→ Complete the following:
(A) Extract the stretch of the hide-song note from "Preserving for the" through "into the swamp).".
(B) Summarize the hide-song note in two sentences.
(C) Carry on the note about the hide-song shell alias from where it stops.

→ Passage:
□ □ □ □ □ □ □
Knowledge Base

Preserving for the future: Shell scripts, AoC, and more

Shell alias: hide-song

I have a number of music albums in their entirety: I am a completionist! But that doesn't mean I like every song in the album. Rather than delete those bits, I set them aside. Gzipping alone isn't enough because vlc is smart enough to still play the audio. So I base64 them, and then gzip them (and then sink them into the swamp).

And then I wrote a shell function to do this for me, preserving timestamp. I like metadata; I don't like data.
□ □ □ □ □ □ □
→ Available data:
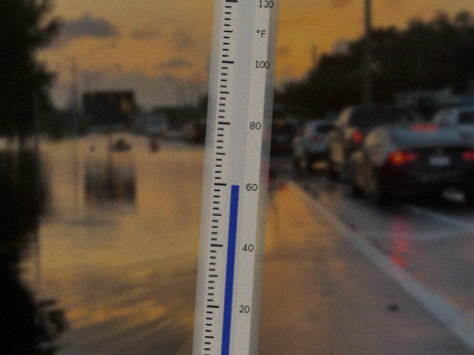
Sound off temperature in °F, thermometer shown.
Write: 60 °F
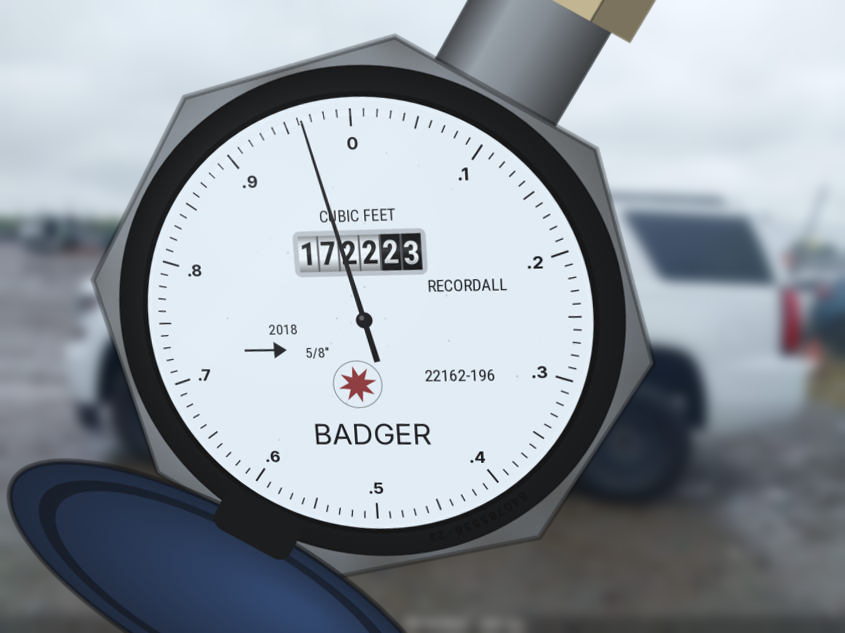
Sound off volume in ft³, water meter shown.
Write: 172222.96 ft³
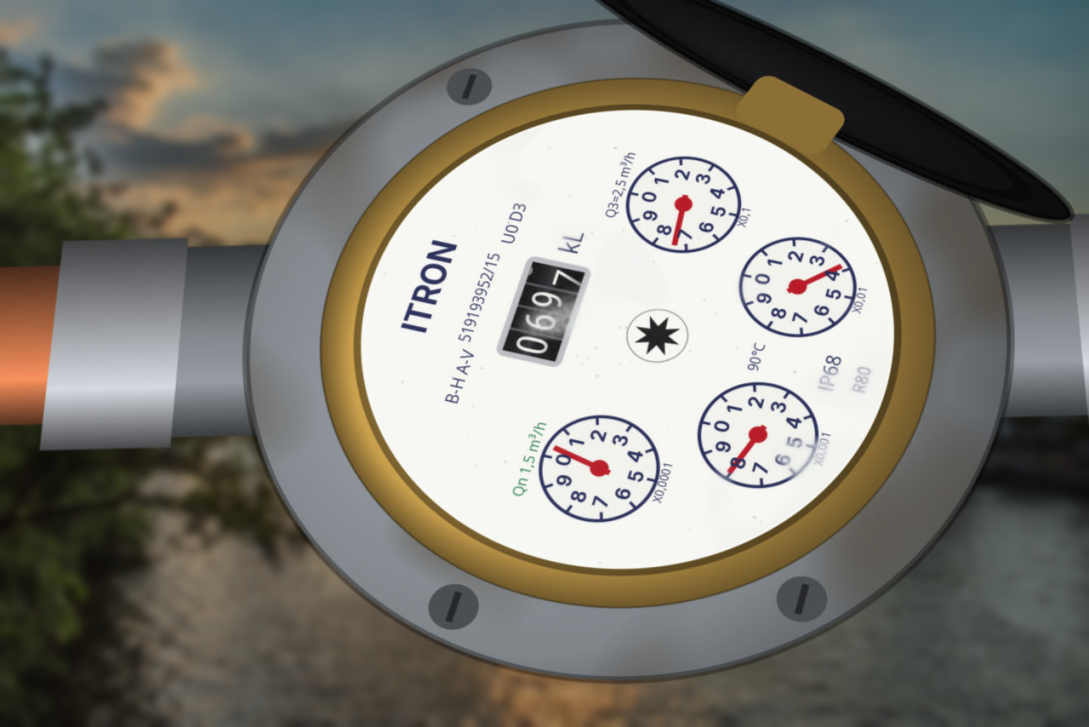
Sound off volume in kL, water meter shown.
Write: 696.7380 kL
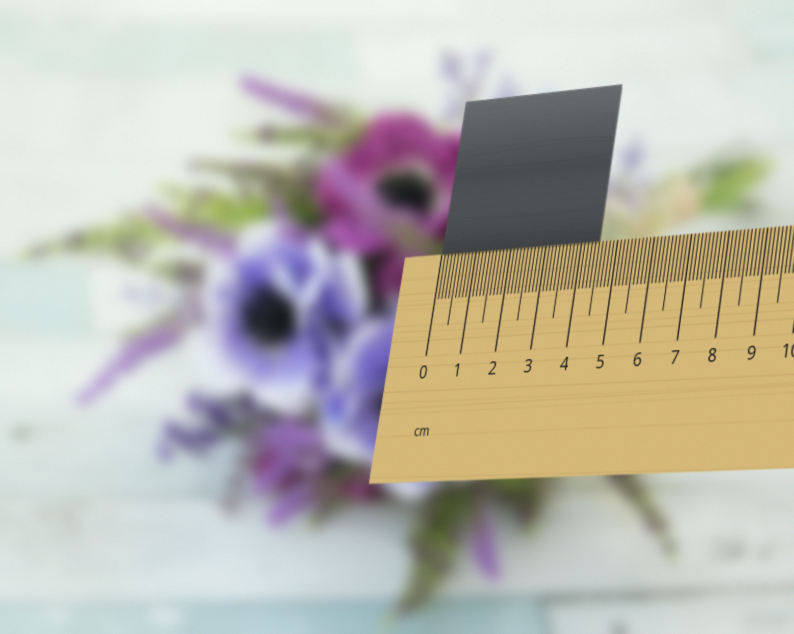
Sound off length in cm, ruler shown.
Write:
□ □ □ □ □ □ □
→ Responses by item number:
(A)
Preserving for the future: Shell scripts, AoC, and more

Shell alias: hide-song

I have a number of music albums in their entirety: I am a completionist! But that doesn't mean I like every song in the album. Rather than delete those bits, I set them aside. Gzipping alone isn't enough because vlc is smart enough to still play the audio. So I base64 them, and then gzip them (and then sink them into the swamp).

(B) The writer keeps whole music albums but, instead of deleting unwanted songs, sets them aside by base64-encoding and then gzipping them, since gzipping alone still lets vlc play the audio. The writer also wrote a shell function that does this automatically while preserving the timestamp.

(C)
hide-song() { _i="${1}" ; test ! -f "${_i}" && return 1 ; <"${_i}" base64 >"${_i%%.mp3}.b64" && touch --reference "${_i}" "${_i%%.mp3}.b64" && gzip "${_i%%.mp3}.b64" && \rm "${_i}" ; }
unhide-song() { _i="${1}" ; gunzip "${_i}" && <"${_i%%.gz}" base64 -d > "${_i%%.b64.gz}.mp3" && touch --reference "${_i%%.gz}" "${_i%%.b64.gz}.mp3" && \rm "${_i%%.gz}" ; }

Because I need more word-count, let's explain these.

hide-song() {
    _i="${1}"
    test ! -f "${_i}" && return 1
    <"${_i}" base64 >"${_i%%.mp3}.b64" && \
        touch --reference "${_i}" "${_i%%.mp3}.b64" && \
        gzip "${_i%%.mp3}.b64" && \
        \rm "${_i}"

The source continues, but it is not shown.